Köln. Hat es Verflechtungen zwischen dem Aachener Conterganhersteller Grünenthal, und der Conterganstiftung gegeben, die Renten auch aus Steuermitteln an die Opfer zahlt? Um diese Frage geht es im Kern am Donnerstag in einem Zivilverfahren am Oberlandesgericht Köln.

Darin klagt der Contergangeschädigte Andreas Meyer gegen die Behauptung, er habe 2013 als Sachverständiger im Familienausschuss des Bundestags nicht die Wahrheit gesagt. Damals hatte er gesagt, Grünenthal habe 30 Jahre lang Zugang zu medizinischen Akten der Conterganopfer in der Conterganstiftung gehabt. Außerdem habe das Unternehmen die medizinischen Gutachter der Stiftung bezahlt.

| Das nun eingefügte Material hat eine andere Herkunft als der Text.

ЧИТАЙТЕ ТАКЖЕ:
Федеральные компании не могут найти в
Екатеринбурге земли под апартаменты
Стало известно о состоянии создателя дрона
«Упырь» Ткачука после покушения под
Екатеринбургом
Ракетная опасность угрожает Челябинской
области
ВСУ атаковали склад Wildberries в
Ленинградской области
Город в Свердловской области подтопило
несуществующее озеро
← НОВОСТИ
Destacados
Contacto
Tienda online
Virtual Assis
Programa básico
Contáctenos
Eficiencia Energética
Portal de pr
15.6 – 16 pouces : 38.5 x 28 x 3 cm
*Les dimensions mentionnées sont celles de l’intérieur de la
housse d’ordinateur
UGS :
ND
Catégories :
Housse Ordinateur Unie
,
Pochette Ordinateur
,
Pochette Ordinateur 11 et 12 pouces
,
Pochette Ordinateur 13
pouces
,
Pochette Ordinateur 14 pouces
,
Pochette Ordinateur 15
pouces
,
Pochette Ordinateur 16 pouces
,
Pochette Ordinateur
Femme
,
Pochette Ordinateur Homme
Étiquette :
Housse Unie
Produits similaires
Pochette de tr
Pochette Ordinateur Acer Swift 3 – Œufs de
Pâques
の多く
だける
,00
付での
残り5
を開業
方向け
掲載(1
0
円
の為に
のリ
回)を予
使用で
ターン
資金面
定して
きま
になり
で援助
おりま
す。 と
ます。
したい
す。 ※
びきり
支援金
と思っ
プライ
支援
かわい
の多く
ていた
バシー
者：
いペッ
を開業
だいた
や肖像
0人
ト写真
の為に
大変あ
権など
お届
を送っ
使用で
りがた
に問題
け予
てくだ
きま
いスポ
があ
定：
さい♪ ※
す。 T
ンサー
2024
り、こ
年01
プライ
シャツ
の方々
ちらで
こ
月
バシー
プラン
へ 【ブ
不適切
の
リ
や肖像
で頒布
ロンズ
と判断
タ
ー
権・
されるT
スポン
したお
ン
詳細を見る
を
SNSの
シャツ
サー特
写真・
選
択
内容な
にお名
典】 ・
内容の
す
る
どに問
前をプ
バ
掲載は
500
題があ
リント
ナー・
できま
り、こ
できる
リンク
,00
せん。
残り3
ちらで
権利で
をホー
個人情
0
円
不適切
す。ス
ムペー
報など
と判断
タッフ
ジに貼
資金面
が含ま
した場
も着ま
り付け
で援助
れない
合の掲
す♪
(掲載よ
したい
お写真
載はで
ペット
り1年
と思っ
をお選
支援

Ein früherer Stiftungsvorstand schrieb in einem Brief an die Abgeordneten, Meyer habe die Unwahrheit gesagt. Meyer, der Vorsitzender des Bund Contergangeschädigter und Grünenthalopfer ist, klagt auf Unterlassung und Widerruf.

Das Landgericht Bonn war in erster Instanz zu dem Schluss gekommen, dass Grünenthal sehr wohl Zugang zu den medizinischen Akten der Conterganstiftung hatte. Der langjährige Anwalt des Unternehmens war demnach gleichzeitig von 1972 bis 2003 Vorsitzender der medizinischen Kommission der Conterganstiftung. In dieser Funktion entschied er maßgeblich mit, wer als Conterganopfer anerkannt wurde und wer welche Zahlungen bekam. Dass Grünenthal die medizinischen Gutachter bezahlte, stellten die Richter dagegen nicht fest und wiesen die Klage in dem Punkt ab.

Die Conterganstiftung für behinderte Menschen wurde infolge des größten Arzneimittel-Skandals der deutschen Nachkriegsgeschichte gegründet. Da mit der Stiftungsgründung deutsche Betroffene keine weiteren Ansprüche gegen Grünenthal mehr geltend machen können, empfinden viele Opfer das Stiftungsgesetz als Entrechtung zugunsten von Grünenthal. Die Stiftung steht unter der Rechtsaufsicht des Bundesfamilienministeriums.

1957 hatte das Pharmaunternehmen Grünenthal, das damals noch seinen Sitz in Stolberg hatte, das Schlafmittel Contergan auf den Markt gebracht. Damals wurde es von vielen Schwangeren genommen. Etwa 5000 Kinder kamen dadurch in Deutschland mit schweren Missbildungen an Armen und Beinen auf die Welt. In einem Prozess schloss Grünenthal mit den Eltern der Kinder einen Vergleich zur Zahlung von 100 Millionen Mark (rund 51 Millionen Euro), die in die Stiftung einflossen.